As I continue to grow and develop as a creative I’ve learned that it’s my responsibility to find ways to constantly and consistently challenge myself in some aspect. This is true for everyone who’s trying to make a living as a creative. This creative living business is really a game of survival. Especially when you’re in that awkward career transition point of turning “professional.” The reality is that some jobs will get every fiber in your body pumped with adrenaline while others (bluntly speaking) are just there to help you keep the lights on and the belly full. And while you’re climbing that creative ladder the latter of jobs will be more common.
Initially when I was on creatively unfulfilling gigs I’d zone out and frolic in whatever daydream world my mind was visiting. An inattentive version of me could still perform and get the shots adequately better than someone else on my level that was trying.
Thankfully I woke up from this terrible hibernation! Mental laziness cannot be tolerated!
As we grow our environment isn’t always going to provide us with the necessary obstacles that force us out of our comfort zones. You have to seek out the challenges yourself. And if you take a moment to reflect you’ll discover countless ways to improve ourselves. It’s a matter of whether or not you decide to recognize your own inadequacies and then take action to change them. For myself here are the primary areas that I’ve been able to challenge myself with.
If a project I took on was relatively simple, let’s just say for example one subject against a white backdrop, I’d start to wonder if there was a better way to approach the shot. Anyone can photograph a person standing against a blank background. For all anyone care just throw the camera green automatic mode and push a button har har! So what could you do to make this common shot yours? For me I started to look at my technical approach to making this photo. Could I do anything different with lighting or camera/lens selection that would better serve the purpose of the final image? Maybe it would be being more specific in choosing how the light was diffused or how it fell on the subject. Or maybe I could change my perspective and the way I composed my images. Often times I’ll go back and study the works of the master photographers and try to dissect their artistic decisions. Take for instance these two shots below from Richard Avedon and Terry Richardson.
Both are white background portraits, but all the little decisions made along the way resulted in drastically different photographs. One was shot with medium format, the other with 35mm. One has a light positioned slightly angled and above the subject, the other is from a direct flash. The little differences made in technical decisions added up to make acutely different portraits with different emotive messages while maintaining some similarities.
A rare handful of individuals can be a sole author and do everything. I am not one of those and I truly believe that no one can achieve anything alone. With that said another avenue that I’ve sought to challenge myself is to better communicate among those I interact with. This challenge often fell in the way I communicate with my crew or with those I directed on set. To increase efficiency I’d find ways to better relay the shoot plan to my crew members. As a result this also opened doors to better understand their job from their shoes. For instance have you ever thought of how much work goes into prepping wardrobe? A stylist has to take the talent’s measurements, pull options from designers, put together outfits, steam everything, make sure everything looks good while worn, return everything, etc. etc. etc. For me if I could find ways to make the lives of my crew easier this would in return help me make a better product at the end of the day.

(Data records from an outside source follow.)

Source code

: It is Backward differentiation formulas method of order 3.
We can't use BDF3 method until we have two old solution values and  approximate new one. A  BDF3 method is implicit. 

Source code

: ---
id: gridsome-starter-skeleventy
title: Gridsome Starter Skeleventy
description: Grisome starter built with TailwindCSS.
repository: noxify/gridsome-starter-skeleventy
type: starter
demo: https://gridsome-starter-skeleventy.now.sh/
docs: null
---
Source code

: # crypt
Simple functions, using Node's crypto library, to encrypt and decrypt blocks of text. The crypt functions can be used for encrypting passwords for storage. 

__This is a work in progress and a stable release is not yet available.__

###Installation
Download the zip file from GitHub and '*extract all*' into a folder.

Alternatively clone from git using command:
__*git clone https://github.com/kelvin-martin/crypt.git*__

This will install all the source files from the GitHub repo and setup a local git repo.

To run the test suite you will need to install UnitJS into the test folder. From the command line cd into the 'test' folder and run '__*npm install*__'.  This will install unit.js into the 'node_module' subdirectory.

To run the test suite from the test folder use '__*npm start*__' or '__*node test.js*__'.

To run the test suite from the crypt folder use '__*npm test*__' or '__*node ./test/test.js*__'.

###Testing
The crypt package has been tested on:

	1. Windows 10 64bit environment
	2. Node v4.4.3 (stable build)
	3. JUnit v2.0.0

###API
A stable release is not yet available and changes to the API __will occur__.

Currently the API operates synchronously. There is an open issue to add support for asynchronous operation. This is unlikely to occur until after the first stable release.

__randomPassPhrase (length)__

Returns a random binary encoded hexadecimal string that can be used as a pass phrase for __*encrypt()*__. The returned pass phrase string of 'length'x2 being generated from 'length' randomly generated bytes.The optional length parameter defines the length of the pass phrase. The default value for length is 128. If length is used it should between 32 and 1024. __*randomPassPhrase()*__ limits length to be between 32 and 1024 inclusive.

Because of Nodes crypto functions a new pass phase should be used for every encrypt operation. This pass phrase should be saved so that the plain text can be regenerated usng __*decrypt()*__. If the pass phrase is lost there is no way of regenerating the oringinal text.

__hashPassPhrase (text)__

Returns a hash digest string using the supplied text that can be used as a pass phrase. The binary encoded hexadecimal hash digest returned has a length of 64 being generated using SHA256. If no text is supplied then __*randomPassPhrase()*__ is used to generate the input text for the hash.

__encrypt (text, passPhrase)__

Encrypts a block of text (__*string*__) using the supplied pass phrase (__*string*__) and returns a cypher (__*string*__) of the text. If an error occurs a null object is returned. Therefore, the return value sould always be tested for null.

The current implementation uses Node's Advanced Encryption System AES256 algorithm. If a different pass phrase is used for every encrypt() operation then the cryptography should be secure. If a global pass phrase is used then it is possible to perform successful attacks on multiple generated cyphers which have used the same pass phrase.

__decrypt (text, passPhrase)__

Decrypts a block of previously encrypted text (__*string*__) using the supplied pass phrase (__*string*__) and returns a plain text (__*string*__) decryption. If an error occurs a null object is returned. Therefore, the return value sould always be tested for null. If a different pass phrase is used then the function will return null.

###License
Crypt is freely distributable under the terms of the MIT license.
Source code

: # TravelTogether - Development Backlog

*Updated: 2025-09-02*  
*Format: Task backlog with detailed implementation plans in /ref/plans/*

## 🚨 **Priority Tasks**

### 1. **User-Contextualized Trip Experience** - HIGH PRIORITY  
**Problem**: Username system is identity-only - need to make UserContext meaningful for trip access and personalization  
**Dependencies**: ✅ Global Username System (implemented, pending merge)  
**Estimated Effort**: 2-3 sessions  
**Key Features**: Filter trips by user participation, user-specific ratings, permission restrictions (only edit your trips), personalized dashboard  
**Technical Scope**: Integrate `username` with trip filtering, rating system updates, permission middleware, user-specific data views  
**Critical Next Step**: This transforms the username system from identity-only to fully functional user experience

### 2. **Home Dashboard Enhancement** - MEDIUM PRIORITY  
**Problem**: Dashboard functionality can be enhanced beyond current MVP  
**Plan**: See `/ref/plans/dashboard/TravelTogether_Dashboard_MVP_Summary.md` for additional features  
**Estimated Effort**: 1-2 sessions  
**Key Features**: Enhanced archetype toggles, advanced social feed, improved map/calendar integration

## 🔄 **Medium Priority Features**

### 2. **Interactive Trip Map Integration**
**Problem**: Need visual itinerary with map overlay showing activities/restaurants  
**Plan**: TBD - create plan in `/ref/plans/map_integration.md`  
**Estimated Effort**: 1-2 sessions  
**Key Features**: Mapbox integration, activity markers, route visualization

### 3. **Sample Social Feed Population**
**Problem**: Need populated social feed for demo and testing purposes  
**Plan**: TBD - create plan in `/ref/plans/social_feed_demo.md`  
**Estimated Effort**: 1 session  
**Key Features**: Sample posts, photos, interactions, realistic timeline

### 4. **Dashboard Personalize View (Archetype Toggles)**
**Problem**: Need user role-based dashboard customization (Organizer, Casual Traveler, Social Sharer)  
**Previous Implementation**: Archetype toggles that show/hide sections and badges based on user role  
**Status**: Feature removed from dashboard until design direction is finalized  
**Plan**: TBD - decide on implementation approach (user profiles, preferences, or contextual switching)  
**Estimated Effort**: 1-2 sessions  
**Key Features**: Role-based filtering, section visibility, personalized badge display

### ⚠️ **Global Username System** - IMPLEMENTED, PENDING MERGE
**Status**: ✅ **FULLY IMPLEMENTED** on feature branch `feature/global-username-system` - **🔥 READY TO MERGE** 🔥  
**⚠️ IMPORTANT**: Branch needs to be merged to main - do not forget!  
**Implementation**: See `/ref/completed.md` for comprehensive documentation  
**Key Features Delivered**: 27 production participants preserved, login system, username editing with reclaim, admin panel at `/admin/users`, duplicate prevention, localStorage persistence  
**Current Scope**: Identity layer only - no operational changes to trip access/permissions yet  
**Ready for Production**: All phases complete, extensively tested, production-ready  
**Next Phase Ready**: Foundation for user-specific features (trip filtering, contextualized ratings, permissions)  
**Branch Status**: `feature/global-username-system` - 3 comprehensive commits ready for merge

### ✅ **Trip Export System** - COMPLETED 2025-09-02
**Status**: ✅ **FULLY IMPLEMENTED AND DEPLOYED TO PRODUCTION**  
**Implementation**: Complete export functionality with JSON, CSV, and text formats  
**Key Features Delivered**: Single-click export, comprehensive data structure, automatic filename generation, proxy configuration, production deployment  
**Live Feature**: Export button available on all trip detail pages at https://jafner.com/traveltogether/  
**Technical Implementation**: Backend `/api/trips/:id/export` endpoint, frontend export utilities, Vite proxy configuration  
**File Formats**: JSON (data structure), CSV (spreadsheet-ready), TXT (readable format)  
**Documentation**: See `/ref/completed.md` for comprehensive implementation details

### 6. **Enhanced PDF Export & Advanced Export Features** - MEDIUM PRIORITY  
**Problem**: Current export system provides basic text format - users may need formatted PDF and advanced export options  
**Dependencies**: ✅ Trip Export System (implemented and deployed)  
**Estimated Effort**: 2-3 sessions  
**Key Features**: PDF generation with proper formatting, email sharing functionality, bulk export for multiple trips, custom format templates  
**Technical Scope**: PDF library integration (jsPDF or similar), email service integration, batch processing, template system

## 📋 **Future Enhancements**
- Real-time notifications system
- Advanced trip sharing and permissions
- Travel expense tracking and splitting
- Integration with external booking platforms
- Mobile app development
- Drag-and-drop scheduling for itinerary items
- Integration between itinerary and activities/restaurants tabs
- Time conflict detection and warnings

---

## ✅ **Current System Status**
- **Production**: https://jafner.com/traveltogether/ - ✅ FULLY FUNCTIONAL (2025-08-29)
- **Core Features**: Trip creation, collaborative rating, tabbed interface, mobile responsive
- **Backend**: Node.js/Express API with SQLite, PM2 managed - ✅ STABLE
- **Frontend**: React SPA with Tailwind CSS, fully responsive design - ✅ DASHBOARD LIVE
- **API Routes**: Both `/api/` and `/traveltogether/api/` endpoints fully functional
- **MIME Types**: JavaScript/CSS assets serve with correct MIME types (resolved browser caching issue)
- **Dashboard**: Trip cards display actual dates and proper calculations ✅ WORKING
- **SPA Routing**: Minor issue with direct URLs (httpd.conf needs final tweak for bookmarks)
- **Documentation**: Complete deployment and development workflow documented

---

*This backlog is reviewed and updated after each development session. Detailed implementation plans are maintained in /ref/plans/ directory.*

Same goes with directing. Though I may come off as an extrovert I’m actually extremely introverted. My entire life has been a challenge of learning to communicate in a way in which a message was clearly heard and understood. A big thing with photography is being able to quickly establish common ground almost immediately with the photo subject. This creates space to share vulnerabilities that results in a unique image.
I don’t think many people touch on the idea of customer service in regards to how they can improve on photography. As much as we want to do it for the art at the end of the day making a living as a creative is just another job that requires working and servicing other people. When I was in school this was never taught to me [10 Things I Wished I Learned in Art School.] Nowadays I feel the bulk of my work happens before a camera is even touched. When I work with clients it’s often meetings, emails, and phone calls that I go through to figure out what they need from a shoot. From there a contract is drafted up, bids are made, invoices and deposits are collected, and shoot concepts are finalized. Because I much rather focus on creative I must find ways to efficiently and effectively service the client. This might mean delegating some responsibilities to a business manager, rep, lawyer, or producer. Or it could simply mean asking the right specific questions during preproduction. Sometimes a client won’t know how to communicate the shot they’re envisioning. It’s not that they don’t know what they want they just don’t know how to verbally explain it beyond the words of “creative,” “clean,” “pretty,” <<insert another common vague adjective.>> It’s my job then somehow get them to (metaphorically) paint the image for me. In post production maybe there’s a new software or technology that could simplify workflow and file delivery.